Not surprisingly, again if the Bible is to be believed, we ourselves live in redistributionist times. Democracy only goes so far in restraining this impulse in civilization. It should come as no surprise to us, again, especially those of us who read the Bible, that the increasing influence on money in politics has coincided with an increasing concentration of wealth in the hands of the few. A hard working so-called unskilled (I say so-called unskilled because I think God finds the notion rather offensive--God does not create unskilled labor) laborer cannot earn a living wage as wealth has been redistributed from labor to capital. Those who make money from money have fared far better over the last 40 years than those who make money from work of hands and mind. The biblically trained mind is very suspicious of this turn of events. The old canard that the poor are lazy is one of many convenient tropes the Bible exposes by which the wealthy justify themselves. Are there lazy poor people? Sure. But I am guessing no more than any other group. The notion that hard work automatically leads to wealth is absurd. The most hard working people I have ever known are among the poorest. I wonder why that is. The Bible has some ideas.

How did we get here? I mean how did we end up with "conservative Bible believing Christians" demonizing the poor, and venerating the wealthy? During the first gilded age, the iconic fundamentalist Christian politician was William Jennings Bryan, railing against the exploitation of the have nots by the haves of industry and Wall Street. During our most recent gilded age, which is still hanging on, the cry of Bryan's constituency is against the injustices inflicted upon the wealthy. How is it that a biblically shaped society can not only ignore the relentless biblical injunctions to care for, and see the image of God in, the poor, the sick, the imprisoned and the alien, but turn it around and turn these into objects of scorn?

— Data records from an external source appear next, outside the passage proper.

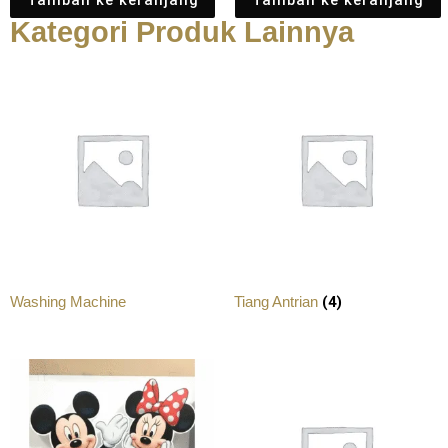
Tambah ke keranjang
Tambah ke keranjang
Kategori Produk Lainnya
(4)
Washing Machine
Tiang Antrian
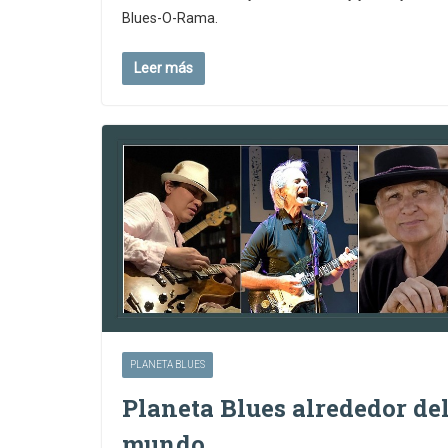
Blues-O-Rama.
Leer más
PLANETA BLUES
Planeta Blues alrededor de
mundo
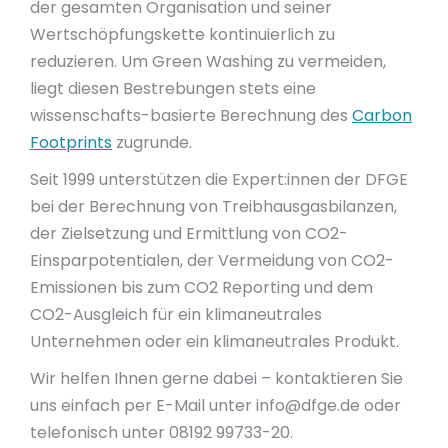
der gesamten Organisation und seiner
Wertschöpfungskette kontinuierlich zu
reduzieren. Um Green Washing zu vermeiden,
liegt diesen Bestrebungen stets eine
wissenschafts-basierte Berechnung des
Carbon
Footprints
zugrunde.
Seit 1999 unterstützen die Expert:innen der DFGE
bei der Berechnung von Treibhausgasbilanzen,
der Zielsetzung und Ermittlung von CO2-
Einsparpotentialen, der Vermeidung von CO2-
Emissionen bis zum CO2 Reporting und dem
CO2-Ausgleich für ein klimaneutrales
Unternehmen oder ein klimaneutrales Produkt.
Wir helfen Ihnen gerne dabei – kontaktieren Sie
uns einfach per E-Mail unter
info@dfge.de
oder
telefonisch unter 08192 99733-20.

The pagan vital virtues which Nietzsche celebrated, honor, strength, power, pride, ruthlessness, winner-take -all competition, and the like are compelling to human beings. It is no surprise they die hard in the face of the biblical onslaught of mercy, forgiveness, honoring the weak, humility, and sacrificial love. Perhaps it is a resurgence of these values which brings us to this place. I should say that both political parties have led us on the redistributionist path, marching to the drum beat of those paying the hefty bills of politics, and controlling the airwaves.

Capitalism, feudalism, mercantilism, socialism, communism, colonialism, and any other human economic ideology, like all of human culture, is under God's judgment. It is easy to single it out because it is our system. But it has the capacity to enable humans to express goodness and evil. We are wrong either to demonize it or venerate it in black and white fashion, and are wise to address it through the biblical lens with all the subtlety of thought we can muster. The biblical economic models, such as the jubilee system, are impossible to impose on a modern economy. We must work with what we have. But as biblical people, work we must for the just ends which God intends for creation.


1 comments:

Bonnie said...

Wow, Phil!

"with all the subtlety of thought we can muster" challenges me and gives me hope for the journey! Exciting stuff.

Perhaps the convergence of your column with the "purple state" segment on promoting civil conversation with Lanny Davis and Michael Steele on Morning Joe this morning gives credence to the activity of morphogenic fields in our world? Radical? Amazing? --credit to Judy Cannato, "Radical Amazement".

Thank you for thought provoking, "keep the faith" entries.